Insulin may bind to the polyvinyl IV tubing, causing fluctuations in the amount of insulin delivered, despite constant flow rates. Interventions to decrease the amount of insulin that binds to the IV tubing include flushing the tubing with the insulin solution and using special IV tubing. The most cost-effective method of administration is to use small-volume tubing, flush the tubing with the insulin solution, and administer via a syringe pump.

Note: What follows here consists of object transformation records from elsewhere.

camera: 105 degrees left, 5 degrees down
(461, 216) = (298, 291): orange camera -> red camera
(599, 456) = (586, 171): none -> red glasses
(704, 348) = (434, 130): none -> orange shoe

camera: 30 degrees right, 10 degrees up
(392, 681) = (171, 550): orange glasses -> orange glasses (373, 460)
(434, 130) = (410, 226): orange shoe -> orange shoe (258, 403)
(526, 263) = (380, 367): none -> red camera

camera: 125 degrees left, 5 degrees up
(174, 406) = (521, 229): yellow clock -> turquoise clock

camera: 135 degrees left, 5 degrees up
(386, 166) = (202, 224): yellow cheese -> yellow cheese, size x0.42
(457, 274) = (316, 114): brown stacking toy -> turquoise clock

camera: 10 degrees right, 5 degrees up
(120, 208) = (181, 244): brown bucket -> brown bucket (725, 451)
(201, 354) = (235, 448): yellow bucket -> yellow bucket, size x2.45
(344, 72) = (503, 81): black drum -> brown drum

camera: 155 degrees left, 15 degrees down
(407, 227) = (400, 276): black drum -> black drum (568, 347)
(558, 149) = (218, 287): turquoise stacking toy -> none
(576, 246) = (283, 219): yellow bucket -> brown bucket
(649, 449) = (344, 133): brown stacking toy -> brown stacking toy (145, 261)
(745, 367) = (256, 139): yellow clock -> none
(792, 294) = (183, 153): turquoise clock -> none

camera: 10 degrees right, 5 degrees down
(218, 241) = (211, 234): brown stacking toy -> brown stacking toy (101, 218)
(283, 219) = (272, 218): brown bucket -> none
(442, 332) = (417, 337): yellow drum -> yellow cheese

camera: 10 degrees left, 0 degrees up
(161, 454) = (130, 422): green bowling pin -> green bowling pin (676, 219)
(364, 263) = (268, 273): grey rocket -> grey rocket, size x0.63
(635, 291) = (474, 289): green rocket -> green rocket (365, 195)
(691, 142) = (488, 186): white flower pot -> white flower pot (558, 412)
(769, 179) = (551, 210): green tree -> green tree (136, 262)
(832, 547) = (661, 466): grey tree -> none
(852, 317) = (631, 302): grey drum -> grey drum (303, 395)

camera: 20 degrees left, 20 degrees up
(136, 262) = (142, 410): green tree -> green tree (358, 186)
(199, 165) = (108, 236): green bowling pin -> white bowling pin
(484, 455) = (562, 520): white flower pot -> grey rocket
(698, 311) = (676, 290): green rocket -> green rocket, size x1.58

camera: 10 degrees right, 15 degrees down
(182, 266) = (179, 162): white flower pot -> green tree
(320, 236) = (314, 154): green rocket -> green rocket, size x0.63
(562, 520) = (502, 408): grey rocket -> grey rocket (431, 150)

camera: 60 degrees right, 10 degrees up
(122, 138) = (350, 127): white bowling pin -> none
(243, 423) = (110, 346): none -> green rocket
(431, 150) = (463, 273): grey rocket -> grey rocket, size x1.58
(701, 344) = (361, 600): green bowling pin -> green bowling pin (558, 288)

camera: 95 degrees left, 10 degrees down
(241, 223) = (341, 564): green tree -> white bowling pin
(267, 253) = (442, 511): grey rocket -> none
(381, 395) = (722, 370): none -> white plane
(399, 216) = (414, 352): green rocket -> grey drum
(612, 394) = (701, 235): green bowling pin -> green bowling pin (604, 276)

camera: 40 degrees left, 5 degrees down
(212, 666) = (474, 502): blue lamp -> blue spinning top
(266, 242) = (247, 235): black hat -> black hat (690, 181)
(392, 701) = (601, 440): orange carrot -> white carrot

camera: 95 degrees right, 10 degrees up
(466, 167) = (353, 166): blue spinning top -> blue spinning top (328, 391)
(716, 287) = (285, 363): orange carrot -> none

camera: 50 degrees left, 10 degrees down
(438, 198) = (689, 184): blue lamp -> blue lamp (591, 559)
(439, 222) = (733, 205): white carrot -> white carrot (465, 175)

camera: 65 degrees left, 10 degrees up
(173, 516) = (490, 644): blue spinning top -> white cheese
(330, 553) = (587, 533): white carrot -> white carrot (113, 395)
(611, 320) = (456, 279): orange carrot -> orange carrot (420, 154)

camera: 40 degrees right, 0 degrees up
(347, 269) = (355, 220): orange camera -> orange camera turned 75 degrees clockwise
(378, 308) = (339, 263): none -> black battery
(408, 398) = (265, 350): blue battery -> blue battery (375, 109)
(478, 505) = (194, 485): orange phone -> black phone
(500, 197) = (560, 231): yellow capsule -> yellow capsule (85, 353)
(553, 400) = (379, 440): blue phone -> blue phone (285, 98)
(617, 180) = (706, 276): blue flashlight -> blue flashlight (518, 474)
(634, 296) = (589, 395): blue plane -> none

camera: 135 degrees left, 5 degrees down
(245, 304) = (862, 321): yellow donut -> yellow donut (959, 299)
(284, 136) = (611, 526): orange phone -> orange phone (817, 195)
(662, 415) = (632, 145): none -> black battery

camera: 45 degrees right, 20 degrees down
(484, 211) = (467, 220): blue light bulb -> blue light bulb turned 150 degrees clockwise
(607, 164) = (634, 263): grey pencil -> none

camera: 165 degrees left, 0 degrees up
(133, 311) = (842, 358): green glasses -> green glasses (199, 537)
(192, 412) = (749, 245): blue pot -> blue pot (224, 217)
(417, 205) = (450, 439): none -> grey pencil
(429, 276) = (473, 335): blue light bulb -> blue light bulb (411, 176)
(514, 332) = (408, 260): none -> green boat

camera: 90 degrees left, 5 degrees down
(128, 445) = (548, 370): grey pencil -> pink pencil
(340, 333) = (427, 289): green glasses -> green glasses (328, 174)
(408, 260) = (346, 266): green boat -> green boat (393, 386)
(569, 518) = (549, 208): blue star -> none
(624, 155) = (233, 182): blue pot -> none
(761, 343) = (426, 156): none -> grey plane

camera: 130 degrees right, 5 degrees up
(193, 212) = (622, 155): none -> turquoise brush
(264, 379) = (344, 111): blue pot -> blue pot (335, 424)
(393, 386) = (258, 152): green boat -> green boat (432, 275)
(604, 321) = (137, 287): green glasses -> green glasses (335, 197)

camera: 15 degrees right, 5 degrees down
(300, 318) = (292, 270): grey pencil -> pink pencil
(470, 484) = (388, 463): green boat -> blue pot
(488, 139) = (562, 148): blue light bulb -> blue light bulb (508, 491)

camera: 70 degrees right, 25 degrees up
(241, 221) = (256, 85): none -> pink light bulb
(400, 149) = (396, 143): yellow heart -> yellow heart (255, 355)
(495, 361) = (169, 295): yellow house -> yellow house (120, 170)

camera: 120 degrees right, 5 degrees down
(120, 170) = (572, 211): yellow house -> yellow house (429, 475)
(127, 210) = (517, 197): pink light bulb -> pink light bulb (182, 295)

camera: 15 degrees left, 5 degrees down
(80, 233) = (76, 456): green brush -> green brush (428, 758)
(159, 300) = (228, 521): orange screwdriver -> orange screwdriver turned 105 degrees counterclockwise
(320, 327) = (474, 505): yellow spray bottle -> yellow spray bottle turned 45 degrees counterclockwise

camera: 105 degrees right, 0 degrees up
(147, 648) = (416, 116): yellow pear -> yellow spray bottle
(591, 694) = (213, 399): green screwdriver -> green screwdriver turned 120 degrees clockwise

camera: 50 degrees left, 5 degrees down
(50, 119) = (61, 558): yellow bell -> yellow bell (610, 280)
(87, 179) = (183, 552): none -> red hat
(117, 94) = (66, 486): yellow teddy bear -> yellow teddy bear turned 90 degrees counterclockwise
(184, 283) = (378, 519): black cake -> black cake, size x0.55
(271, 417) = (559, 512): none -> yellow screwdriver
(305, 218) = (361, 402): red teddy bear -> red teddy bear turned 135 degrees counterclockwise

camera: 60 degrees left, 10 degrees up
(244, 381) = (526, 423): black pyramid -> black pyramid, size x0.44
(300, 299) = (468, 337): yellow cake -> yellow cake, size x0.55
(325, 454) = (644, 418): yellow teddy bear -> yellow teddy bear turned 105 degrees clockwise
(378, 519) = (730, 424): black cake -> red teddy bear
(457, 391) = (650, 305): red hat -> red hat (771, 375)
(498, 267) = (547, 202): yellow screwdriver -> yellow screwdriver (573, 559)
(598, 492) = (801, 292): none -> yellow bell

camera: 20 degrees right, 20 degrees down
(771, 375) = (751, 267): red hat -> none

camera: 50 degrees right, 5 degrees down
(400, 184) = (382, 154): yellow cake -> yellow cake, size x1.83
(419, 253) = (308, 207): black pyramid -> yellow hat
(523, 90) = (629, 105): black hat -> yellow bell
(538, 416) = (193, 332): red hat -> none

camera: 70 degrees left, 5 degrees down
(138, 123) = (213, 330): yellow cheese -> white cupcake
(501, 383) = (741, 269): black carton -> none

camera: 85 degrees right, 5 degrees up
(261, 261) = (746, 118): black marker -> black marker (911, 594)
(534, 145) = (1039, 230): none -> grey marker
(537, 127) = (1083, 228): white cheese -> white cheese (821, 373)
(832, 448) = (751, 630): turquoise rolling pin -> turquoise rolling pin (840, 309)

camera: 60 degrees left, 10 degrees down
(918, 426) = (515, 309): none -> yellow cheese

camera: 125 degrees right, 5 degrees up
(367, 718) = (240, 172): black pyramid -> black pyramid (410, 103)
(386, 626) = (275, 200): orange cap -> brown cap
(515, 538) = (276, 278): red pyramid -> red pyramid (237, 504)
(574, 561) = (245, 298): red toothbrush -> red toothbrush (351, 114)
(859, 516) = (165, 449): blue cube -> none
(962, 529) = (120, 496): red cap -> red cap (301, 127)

Insulin is compatible with saline solution and dextrose solution, including total parenteral nutrition (TPN). Although insulin may be added to most maintenance fluids, a separate IV line should be used whenever possible to titrate dosage. It is best to calculate dosages to give the insulin in as little fluid as possible. A more dilute solution will allow the administration of smaller doses and facilitate weaning the insulin infusion in small doses to avoid rebound hyperglycemia. Glucose levels should be monitored every one to two hours during an insulin infusion. Serum potassium and phosphate levels should also be followed daily. Insulin facilitates an extracellular-to-intracellular shift of potassium and phosphate and may lead to hypokalemia and hypophosphatemia. Urine output should be closely monitored and assessed for the presence of glucose or elevated specific gravity (1.010).